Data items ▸

==*==

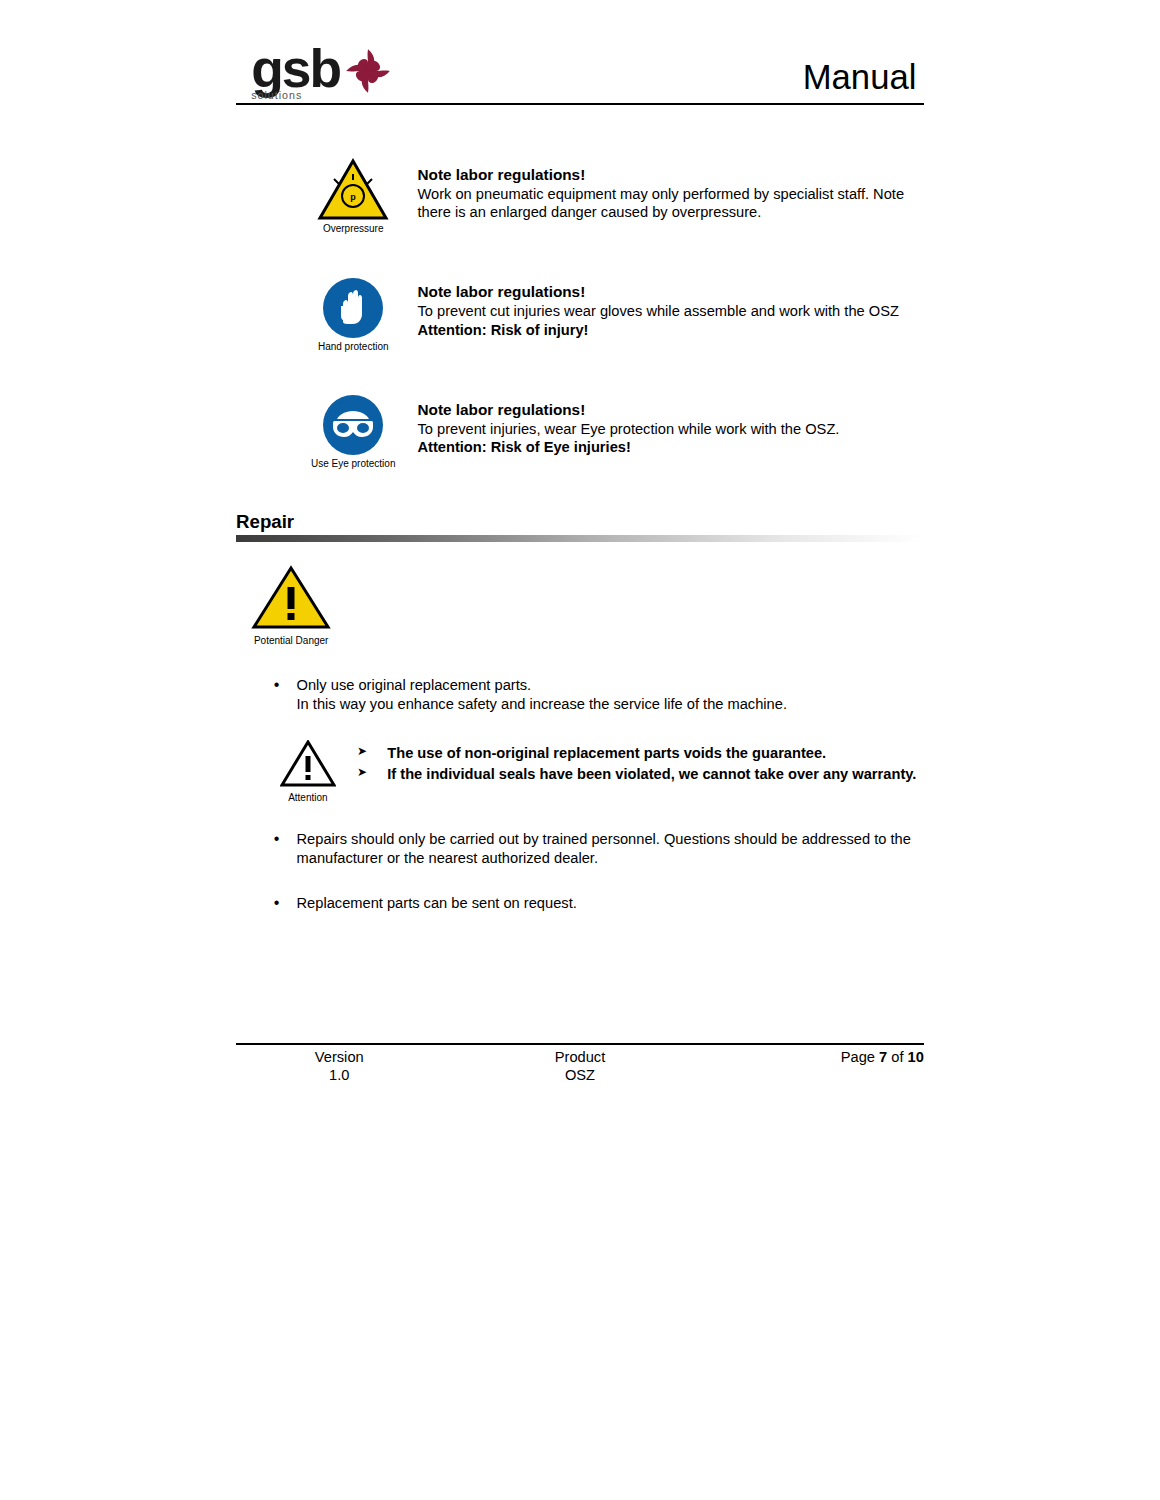gsb
solutions
Manual
p
Overpressure
Note labor regulations!
Work on pneumatic equipment may only performed by specialist staff. Note there is an enlarged danger caused by overpressure.
Hand protection
Note labor regulations!
To prevent cut injuries wear gloves while assemble and work with the OSZ
Attention: Risk of injury!
Use Eye protection
Note labor regulations!
To prevent injuries, wear Eye protection while work with the OSZ.
Attention: Risk of Eye injuries!
Repair
Potential Danger
Only use original replacement parts.
In this way you enhance safety and increase the service life of the machine.
Attention
The use of non-original replacement parts voids the guarantee.
If the individual seals have been violated, we cannot take over any warranty.
Repairs should only be carried out by trained personnel. Questions should be addressed to the manufacturer or the nearest authorized dealer.
Replacement parts can be sent on request.
Version
1.0
Product
OSZ
Page 7 of 10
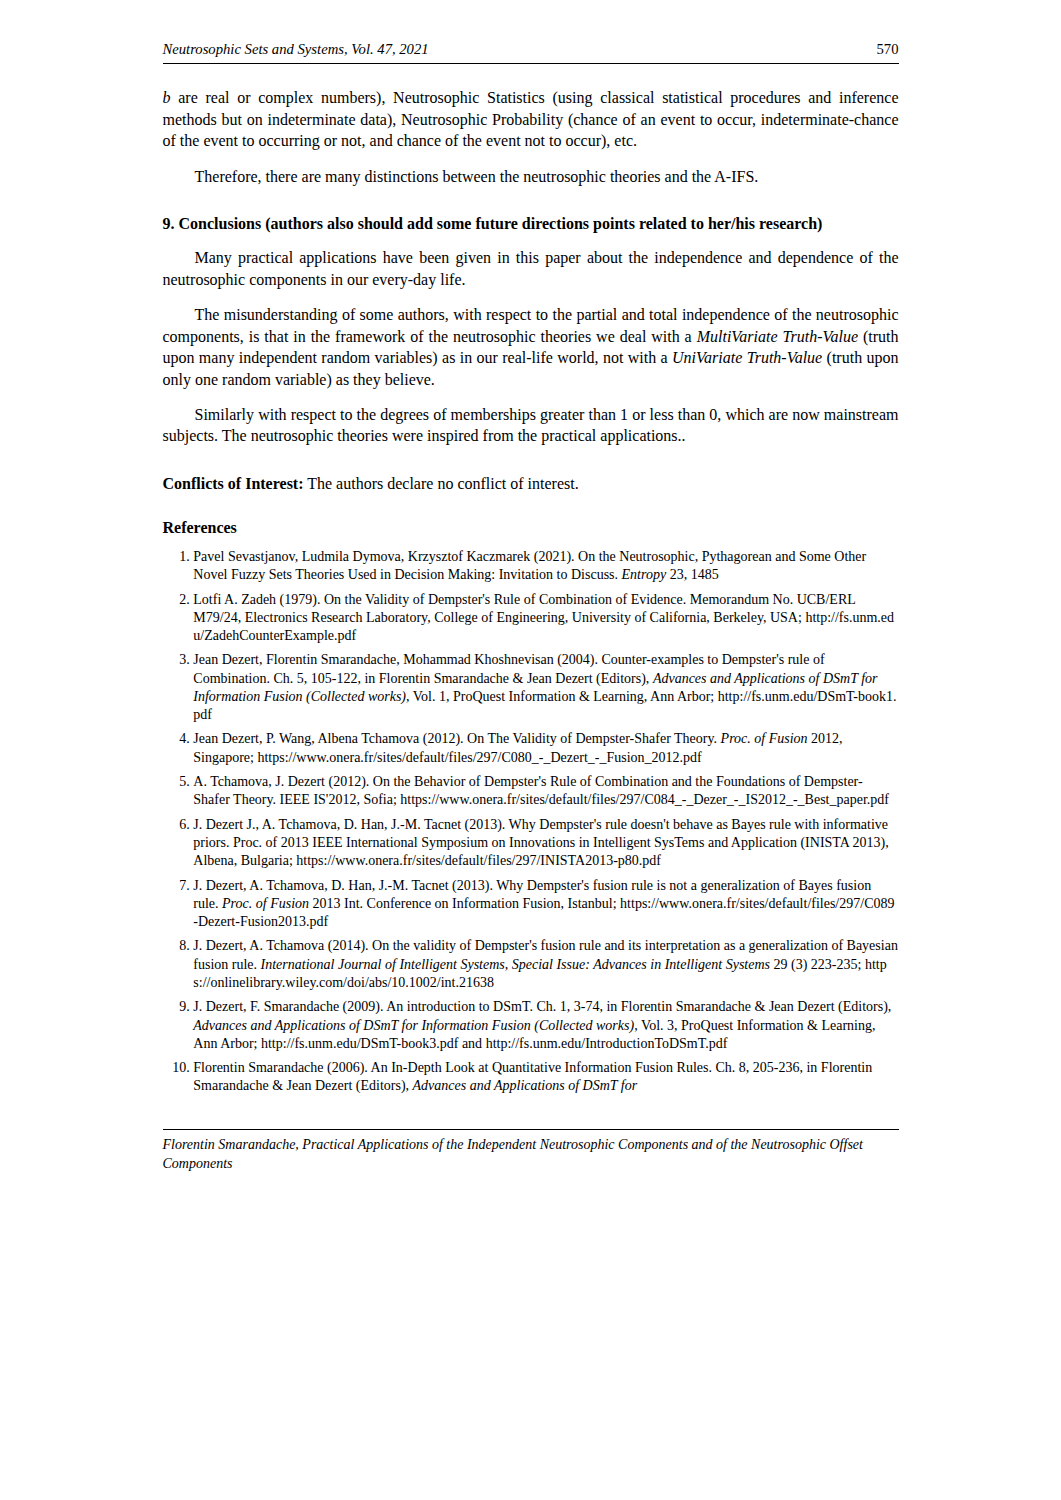Neutrosophic Sets and Systems, Vol. 47, 2021 570
b are real or complex numbers), Neutrosophic Statistics (using classical statistical procedures and inference methods but on indeterminate data), Neutrosophic Probability (chance of an event to occur, indeterminate-chance of the event to occurring or not, and chance of the event not to occur), etc.
Therefore, there are many distinctions between the neutrosophic theories and the A-IFS.
9. Conclusions (authors also should add some future directions points related to her/his research)
Many practical applications have been given in this paper about the independence and dependence of the neutrosophic components in our every-day life.
The misunderstanding of some authors, with respect to the partial and total independence of the neutrosophic components, is that in the framework of the neutrosophic theories we deal with a MultiVariate Truth-Value (truth upon many independent random variables) as in our real-life world, not with a UniVariate Truth-Value (truth upon only one random variable) as they believe.
Similarly with respect to the degrees of memberships greater than 1 or less than 0, which are now mainstream subjects. The neutrosophic theories were inspired from the practical applications..
Conflicts of Interest: The authors declare no conflict of interest.
References
Pavel Sevastjanov, Ludmila Dymova, Krzysztof Kaczmarek (2021). On the Neutrosophic, Pythagorean and Some Other Novel Fuzzy Sets Theories Used in Decision Making: Invitation to Discuss. Entropy 23, 1485
Lotfi A. Zadeh (1979). On the Validity of Dempster's Rule of Combination of Evidence. Memorandum No. UCB/ERL M79/24, Electronics Research Laboratory, College of Engineering, University of California, Berkeley, USA; http://fs.unm.edu/ZadehCounterExample.pdf
Jean Dezert, Florentin Smarandache, Mohammad Khoshnevisan (2004). Counter-examples to Dempster's rule of Combination. Ch. 5, 105-122, in Florentin Smarandache & Jean Dezert (Editors), Advances and Applications of DSmT for Information Fusion (Collected works), Vol. 1, ProQuest Information & Learning, Ann Arbor; http://fs.unm.edu/DSmT-book1.pdf
Jean Dezert, P. Wang, Albena Tchamova (2012). On The Validity of Dempster-Shafer Theory. Proc. of Fusion 2012, Singapore; https://www.onera.fr/sites/default/files/297/C080_-_Dezert_-_Fusion_2012.pdf
A. Tchamova, J. Dezert (2012). On the Behavior of Dempster's Rule of Combination and the Foundations of Dempster-Shafer Theory. IEEE IS'2012, Sofia; https://www.onera.fr/sites/default/files/297/C084_-_Dezer_-_IS2012_-_Best_paper.pdf
J. Dezert J., A. Tchamova, D. Han, J.-M. Tacnet (2013). Why Dempster's rule doesn't behave as Bayes rule with informative priors. Proc. of 2013 IEEE International Symposium on Innovations in Intelligent SysTems and Application (INISTA 2013), Albena, Bulgaria; https://www.onera.fr/sites/default/files/297/INISTA2013-p80.pdf
J. Dezert, A. Tchamova, D. Han, J.-M. Tacnet (2013). Why Dempster's fusion rule is not a generalization of Bayes fusion rule. Proc. of Fusion 2013 Int. Conference on Information Fusion, Istanbul; https://www.onera.fr/sites/default/files/297/C089-Dezert-Fusion2013.pdf
J. Dezert, A. Tchamova (2014). On the validity of Dempster's fusion rule and its interpretation as a generalization of Bayesian fusion rule. International Journal of Intelligent Systems, Special Issue: Advances in Intelligent Systems 29 (3) 223-235; https://onlinelibrary.wiley.com/doi/abs/10.1002/int.21638
J. Dezert, F. Smarandache (2009). An introduction to DSmT. Ch. 1, 3-74, in Florentin Smarandache & Jean Dezert (Editors), Advances and Applications of DSmT for Information Fusion (Collected works), Vol. 3, ProQuest Information & Learning, Ann Arbor; http://fs.unm.edu/DSmT-book3.pdf and http://fs.unm.edu/IntroductionToDSmT.pdf
Florentin Smarandache (2006). An In-Depth Look at Quantitative Information Fusion Rules. Ch. 8, 205-236, in Florentin Smarandache & Jean Dezert (Editors), Advances and Applications of DSmT for
Florentin Smarandache, Practical Applications of the Independent Neutrosophic Components and of the Neutrosophic Offset Components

==*==

About this task ▸
Could the entries be output exactly as written, but without their images?

Solution to this task ▸
gsb
solutions
Manual
p
Overpressure
Note labor regulations!
Work on pneumatic equipment may only performed by specialist staff. Note there is an enlarged danger caused by overpressure.
Hand protection
Note labor regulations!
To prevent cut injuries wear gloves while assemble and work with the OSZ
Attention: Risk of injury!
Use Eye protection
Note labor regulations!
To prevent injuries, wear Eye protection while work with the OSZ.
Attention: Risk of Eye injuries!
Repair
Potential Danger
Only use original replacement parts.
In this way you enhance safety and increase the service life of the machine.
Attention
The use of non-original replacement parts voids the guarantee.
If the individual seals have been violated, we cannot take over any warranty.
Repairs should only be carried out by trained personnel. Questions should be addressed to the manufacturer or the nearest authorized dealer.
Replacement parts can be sent on request.
Version
1.0
Product
OSZ
Page 7 of 10
Neutrosophic Sets and Systems, Vol. 47, 2021 570
b are real or complex numbers), Neutrosophic Statistics (using classical statistical procedures and inference methods but on indeterminate data), Neutrosophic Probability (chance of an event to occur, indeterminate-chance of the event to occurring or not, and chance of the event not to occur), etc.
Therefore, there are many distinctions between the neutrosophic theories and the A-IFS.
9. Conclusions (authors also should add some future directions points related to her/his research)
Many practical applications have been given in this paper about the independence and dependence of the neutrosophic components in our every-day life.
The misunderstanding of some authors, with respect to the partial and total independence of the neutrosophic components, is that in the framework of the neutrosophic theories we deal with a MultiVariate Truth-Value (truth upon many independent random variables) as in our real-life world, not with a UniVariate Truth-Value (truth upon only one random variable) as they believe.
Similarly with respect to the degrees of memberships greater than 1 or less than 0, which are now mainstream subjects. The neutrosophic theories were inspired from the practical applications..
Conflicts of Interest: The authors declare no conflict of interest.
References
Pavel Sevastjanov, Ludmila Dymova, Krzysztof Kaczmarek (2021). On the Neutrosophic, Pythagorean and Some Other Novel Fuzzy Sets Theories Used in Decision Making: Invitation to Discuss. Entropy 23, 1485
Lotfi A. Zadeh (1979). On the Validity of Dempster's Rule of Combination of Evidence. Memorandum No. UCB/ERL M79/24, Electronics Research Laboratory, College of Engineering, University of California, Berkeley, USA; http://fs.unm.edu/ZadehCounterExample.pdf
Jean Dezert, Florentin Smarandache, Mohammad Khoshnevisan (2004). Counter-examples to Dempster's rule of Combination. Ch. 5, 105-122, in Florentin Smarandache & Jean Dezert (Editors), Advances and Applications of DSmT for Information Fusion (Collected works), Vol. 1, ProQuest Information & Learning, Ann Arbor; http://fs.unm.edu/DSmT-book1.pdf
Jean Dezert, P. Wang, Albena Tchamova (2012). On The Validity of Dempster-Shafer Theory. Proc. of Fusion 2012, Singapore; https://www.onera.fr/sites/default/files/297/C080_-_Dezert_-_Fusion_2012.pdf
A. Tchamova, J. Dezert (2012). On the Behavior of Dempster's Rule of Combination and the Foundations of Dempster-Shafer Theory. IEEE IS'2012, Sofia; https://www.onera.fr/sites/default/files/297/C084_-_Dezer_-_IS2012_-_Best_paper.pdf
J. Dezert J., A. Tchamova, D. Han, J.-M. Tacnet (2013). Why Dempster's rule doesn't behave as Bayes rule with informative priors. Proc. of 2013 IEEE International Symposium on Innovations in Intelligent SysTems and Application (INISTA 2013), Albena, Bulgaria; https://www.onera.fr/sites/default/files/297/INISTA2013-p80.pdf
J. Dezert, A. Tchamova, D. Han, J.-M. Tacnet (2013). Why Dempster's fusion rule is not a generalization of Bayes fusion rule. Proc. of Fusion 2013 Int. Conference on Information Fusion, Istanbul; https://www.onera.fr/sites/default/files/297/C089-Dezert-Fusion2013.pdf
J. Dezert, A. Tchamova (2014). On the validity of Dempster's fusion rule and its interpretation as a generalization of Bayesian fusion rule. International Journal of Intelligent Systems, Special Issue: Advances in Intelligent Systems 29 (3) 223-235; https://onlinelibrary.wiley.com/doi/abs/10.1002/int.21638
J. Dezert, F. Smarandache (2009). An introduction to DSmT. Ch. 1, 3-74, in Florentin Smarandache & Jean Dezert (Editors), Advances and Applications of DSmT for Information Fusion (Collected works), Vol. 3, ProQuest Information & Learning, Ann Arbor; http://fs.unm.edu/DSmT-book3.pdf and http://fs.unm.edu/IntroductionToDSmT.pdf
Florentin Smarandache (2006). An In-Depth Look at Quantitative Information Fusion Rules. Ch. 8, 205-236, in Florentin Smarandache & Jean Dezert (Editors), Advances and Applications of DSmT for
Florentin Smarandache, Practical Applications of the Independent Neutrosophic Components and of the Neutrosophic Offset Components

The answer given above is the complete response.